Thursday, January 01, 2015

Book: Netherland by Joseph O'Neill

Published in 2008 and long-listed for the Man Booker prize that year, this novel by Joseph O’ Neill did create a buzz at that time. The Booker that year was won by the Indian author Aravinda Adiga for his debut novel The White Tiger. I read The White Tiger soon after that novel came out but somehow could get hold of the Netherland only now after six years.

Netherland ticks many of the traits that I like in novels. I like a multi-layered plot compared to a simple and direct one. In this novel the plot operates at different layers. At one level it is about the immigrant experience of belonging and non belonging. At another level it is about a marriage that is going through a crisis. There is also the chronicling of the subtle psychological upheavals brought up by the developments of the day, including and not limited to the 9/11 event. The plot is sufficiently intricate to provide a great platform to the writing skills of the author. Skills that are evidently remarkable. The consistently engaging and admirably fluent writing is one of the standout features of the novel.

Indeed one of the most remarkable things about reading fiction is the great facility it provides to inhabit the varied geographies and societies of the world, and to experience through the writer’s eyes all that those places offer. Written in a stream of consciousness style, the novel takes you to New York, London, Trinidad and to the Netherlands by turns. Joseph O’ Neill amazes with the smooth, vivid and evocative descriptions. Those familiar with New York must find the sections related to that place most familiar. Even for others it is not difficult to imagine the landscapes that the author so meticulously constructs with his descriptions.

There are also passages on the sport of cricket. The references undoubtedly appeal to any cricket aficionado. Well, the aspects about cricket in the novel in no way take anything away from the graceful, balanced, and reflective overall narrative. It is impossible not to be moved throughout by the lyrical and poised prose of the narrative.

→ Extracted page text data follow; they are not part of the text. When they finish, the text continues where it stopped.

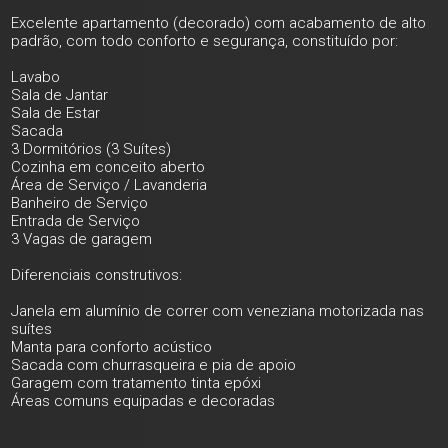
Excelente apartamento (decorado) com acabamento de alto
padrão, com todo conforto e segurança, constituído por:
Lavabo
Sala de Jantar
Sala de Estar
Sacada
3 Dormitórios (3 Suítes)
Cozinha em conceito aberto
Área de Serviço / Lavanderia
Banheiro de Serviço
Entrada de Serviço
3 Vagas de garagem
Diferenciais construtivos:
Janela em alumínio de correr com veneziana motorizada nas
suítes
Manta para conforto acústico
Sacada com churrasqueira e pia de apoio
Garagem com tratamento tinta epóxi
Áreas comuns equipadas e decoradas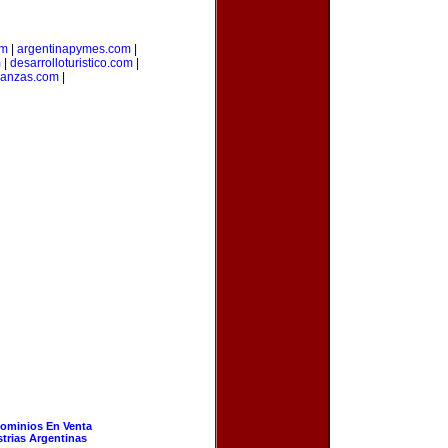
om
|
argentinapymes.com
|
m
|
desarrolloturistico.com
|
nanzas.com
|
ominios En Venta
strias Argentinas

There is also a rich bounty available to the word hunter. The prose abounds with words that entail you to look up the dictionary. There are some interesting references to etymologies of words too. For instance, it was useful to learn that the word ‘aftermath’ is derived from after+math(mown)- “grass which grows in meadows that have been mown”. And that the word ‘fathom’ is derived from a word that originally meant ‘the outstretched arms’. Some of the other words in the novel that impressed me are (click to find details about the word): syllogism, promethean, pluvial, morganatic, peroration, lepidopterist.

There are some observations the author makes that are incisive and unsettling.  These are lines that made me catch my breath and read again. Sample these-

“Perhaps the relevant truth…is that we all find ourselves in temporal currents and that unless you’re paying attention you’ll discover, often too late, that an undertow of weeks or of years has pulled you deep into trouble.” - pg 61

“And after Mama’s cremation I could not rid myself of the notion that she had been placed in the furnace of memory even when alive and, by extension, that one’s dealings with other, ostensibly vital, at a certain point become dealings with the dead.” - pg 86

“We had plenty to feel smug about, if so inclined. Smugness, however, requires a certain reflectiveness, which requires perspective, which requires distance” - pg 89

“…trying to shrug off a sharp new sadness…the sadness produced when the mirroring world no longer offers a surface in which one may recognise one’s true likeness.” - pg 111

Also, there are passages that are sure to resonate with any true cricket lover-

“…it’s my belief that the communal, contractual phenomenon of New York cricket is underwritten, there where the print is finest, by the same agglomeration of unspeakable individual longings that underwrites cricket played anywhere - longings concerned with horizons and potentials sighted or hallucinated and in any event lost long ago, tantalisms that touch on the undoing of losses too private and reprehensible to be acknowledged to oneself, let alone to others. I cannot be the first to wonder if what we see, when we see men in white take to a cricket field, is men imagining an environment of justice.” - pg 116

“…conditions may be different from day to day and from ground to ground. Sydney Cricket Ground favours spin, Hedingly, in Leeds, seam bowling. This differentness is not only a question of differing grass batting surfaces. There is the additional question of the varying atmospheric conditions - humidity and cloud cover, in particular - that obtain from time to time and from place to place and can dramatically affect what happens to a cricket ball as it travels from bowler to batsman.” - pg 143

All this may seem like a lot to say about a book that came six years ago. Somehow, the novel has left a strong impression and I wanted to share that with others.